I had a vision in my head of how I wanted Thursday’s 98 minute block period to go.

My 8th grade Pre-Algebra class was nearing the end of our linear graphing unit. I had just given a quiz on graphing lines using our BFF (best formula forever…y-mx+b) and finding the equation of a graphed line. The quiz entailed receiving an equation and a blank piece of Cornell Notes graph paper and writing up a set of notes which would help your grandmother (who used to know how to graph, but that was 40 years ago…) understand how to graph.

As on all quizzes, results varied widely and I wanted a chance to meet with students who had similar misconceptions from the quiz to do some reteaching.

Enter…the GRAPHING GALA…

My vision was to have several graphing stations set up where students would work independently on concepts I wanted them to practice before the exam. While this was happening, I would pull small groups of students and either reteach or extend their understanding of graphing linear equations.

While I had ideas of different activities for each station, I really didn’t want to invent them from scratch. I definitely wanted a matching activity…equation cards and graph cards…but again, I was hoping not to make a zillion graphs on GeoGebra as I was sure someone had done this already and I could find it on the web.

I’m sure there are endless activities floating around on the interwebs, I stumbled on this site which has really wonderful stuff to use for independent stations. It’s mostly Algebra 1 and geometry stuff, but there’s a bit of other content there as well. Dr. Robinson is a professor at Tallahassee Community College in Florida.

I assigned students a partner based on data from their last quiz. I wanted to make sure that the pair could independently do all the stations (since I would be working with small groups all period), so some pairs were a high student with a low student, while others were students with strengths and misconceptions that complimented each other. In addition to a partner, each student was assigned a color, so when I called groups, I called two pairs (who all had the same color). I tried to make the 4-person color groups somewhat homogeneous in terms of needs so that I could focus on 1 or 2 misconceptions during our small group time. Each group got 15 minutes with me and I successfully met with 5 groups during the 98 minutes. Since I have just 20 students, every student got a full 15 min. with me in a 4-person group.

But in all seriousness, it was an amazing class period.

Students each received a cover sheet and in both periods I had an extra adult(s) who had an answer key and stickers to hand out when students completed a station (student teachers in 1 period and an IA and 8th grade tutor in another period).
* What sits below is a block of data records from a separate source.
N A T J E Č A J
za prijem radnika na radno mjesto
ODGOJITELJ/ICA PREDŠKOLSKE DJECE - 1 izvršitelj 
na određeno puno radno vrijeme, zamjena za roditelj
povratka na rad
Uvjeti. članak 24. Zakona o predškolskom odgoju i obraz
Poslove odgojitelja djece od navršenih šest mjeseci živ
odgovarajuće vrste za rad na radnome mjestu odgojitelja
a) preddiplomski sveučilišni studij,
Station #1, Stained Glass Window was practice graphing equations in y=mx+b and coloring in the geometric designed formed by the lines. This activity is from Dr. Robinson’s site.

Station # 2 was a worksheet I made (by hand as at that point I didn’t have the energy to create more graphs on GeoGebra) where students had to identify the equation of a graphed horizontal and vertical line or graph a horizontal or vertical line when given an equation. When done, they got to play this silly game for 5 minutes.

Station #3 had 20 graphs and 20 linear equations which I had copied onto fluorescent paper for added excitement. The cards were cut out and jumbled up in an envelope. This is from Dr. Robinson’s site with a few modifications.

Station #4 was the 15 minute session with me. I called students, by their color groups, and used GeoGebra, projected onto the white board to pose questions to them which focused on misconceptions they had had on their last quiz. We’d spent 10 minutes doing work together and the final 5 minutes of the group they sat together and did quiz corrections (which they could then do with ease). They earned their sticker for that group once all quiz corrections were perfect.

Station #5, Hot Air Balloon, was a more conceptual look at a system of linear equations, also taken from Dr. Robinson’s site. Students had to figure out their axes, scaling, etc.on their own.

It was a really wonderful day where the class completely ran itself and I got to meet with every single student. If only I could differentiate like that every day!

Love the BFF. My students are very miffed that y=mx+b isn’t the same thing as standard form. This week, one of them decided to name y=mx+b “awesome form.”

Yeah, I got that idea from a Berkeley colleague. Kids absolutely love it. They think I’m dorky and consequently they love it even more. On Mondays I always ask if they’ve missed their BFF over the weekend. They roll their eyes and giggle.